GOAL OF THE EXERCISE: Carry on the review of Chris Gooch's graphic novel Under-Earth from the point where it stops.

SOURCE DOCUMENT:
>>>>>

(A version of this review was published, in German, in the Swiss comics journal STRAPAZIN.)
Chris Gooch’s Under-Earth may not have been the best graphic novel published during the Global Pandemic (what would your nomination be?), but for my money it was a nearly perfect graphic novel for reading during the pandemic. As a tale set in a massive underground prison city where the only visible star is “rumoured to be a hole 600 meters up, just big enough to let in a glimmer of natural light … with no other purpose than to torment the populace,” Under-Earth embraces the reader in feelings of numbness, despair, anxiety, and even hope, in ways that resonated with so many of the ambivalent feelings we’ve all had over the last year.
Clocking in at nearly 600 pages, this book is a true graphic novel, though it actually reads more like a treatment for a film, and I mean that in a good way: I’d love to see what Tarkovsky or Kubrick could do with this source material. That said, Under-Earth works just beautifully as a comic book. Imagine Sammy Harkham, Gary Panter, and Katsuhiro Otomo sitting down to create a dystopian graphic novel and it might look something like Under-Earth. Though Gooch brings a particular degree of resolute empathy and hopefulness not seen often in those other cartoonists. Based on this book and his two prior (Bottled and Deep Breaths, neither of which is anything like Under-Earth), this young Australian is a talent to watch closely.

<<<<<

SUPPLIED DATA:
>>>>>

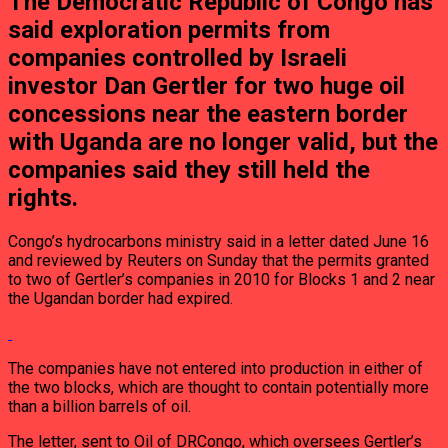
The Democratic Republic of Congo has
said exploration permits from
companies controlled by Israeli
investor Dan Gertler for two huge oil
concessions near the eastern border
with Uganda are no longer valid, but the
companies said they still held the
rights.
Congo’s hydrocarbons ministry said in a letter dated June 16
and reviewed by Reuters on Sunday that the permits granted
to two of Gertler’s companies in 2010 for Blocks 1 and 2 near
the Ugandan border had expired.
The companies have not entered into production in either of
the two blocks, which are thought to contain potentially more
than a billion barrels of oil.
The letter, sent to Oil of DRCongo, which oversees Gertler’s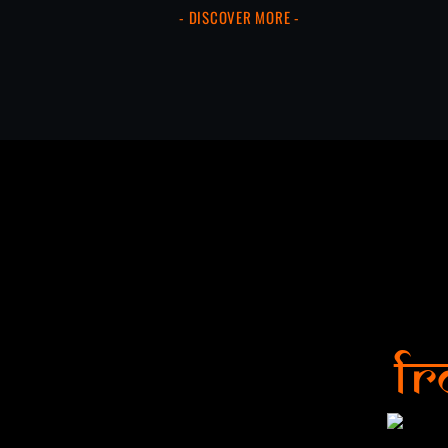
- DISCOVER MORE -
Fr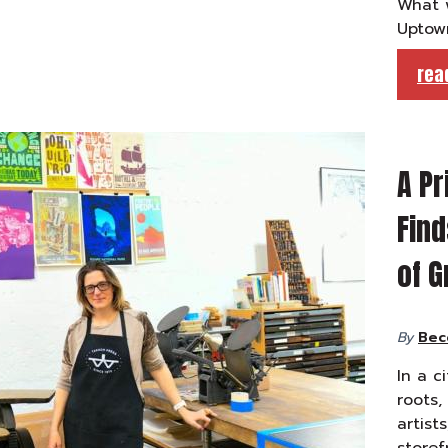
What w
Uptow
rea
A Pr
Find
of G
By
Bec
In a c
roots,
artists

<<<<<

ANSWER:
The story here is straightforward: a pair of female thieves (Ele and Zoe) and a mismatched pair of male prisoners living on the margins (Malcolm and Reece) struggle to survive in and take advantage of an oppressive and dehumanizing system that is definitively stacked against them. This simple story is deftly told via a series of interwoven parallel narratives and clever use of jump cuts and shifts in perspective, rendered in as engaging and skillful a drawing style as my Harkham-Panter-Otomo nod above suggests. The storytelling pulls the reader along quickly like the best Manga (many Western cartoonists in their 20’s seem to have internalized the grammar and syntax of Manga in an exciting and unselfconscious way) and the mostly monochromatic coloring (yellow, red, deep purple) powerfully conveys action, mood, and emotion.
While the main selling point of Under-Earth would seem to be its nightmare prison narrative (“Will they survive? Can they escape? What exists in the world outside this subterranean hell?”), what makes the book so special is its characterization. While the four main characters start off as “types”—the sullen loner; the nervous weakling; the tougher-than-you think ingénue; the surprisingly sentimental tough girl—we come to know each character relatively intimately, and at times their decisions and reactions surprise us. I read Under-Earth in one sitting, captivated by the plot; I read it again over the course of the next day, and the second time I came away with a real appreciation for Gooch’s storytelling skill and subtle sensitivity in character portrayal. I can’t wait to see what he does next.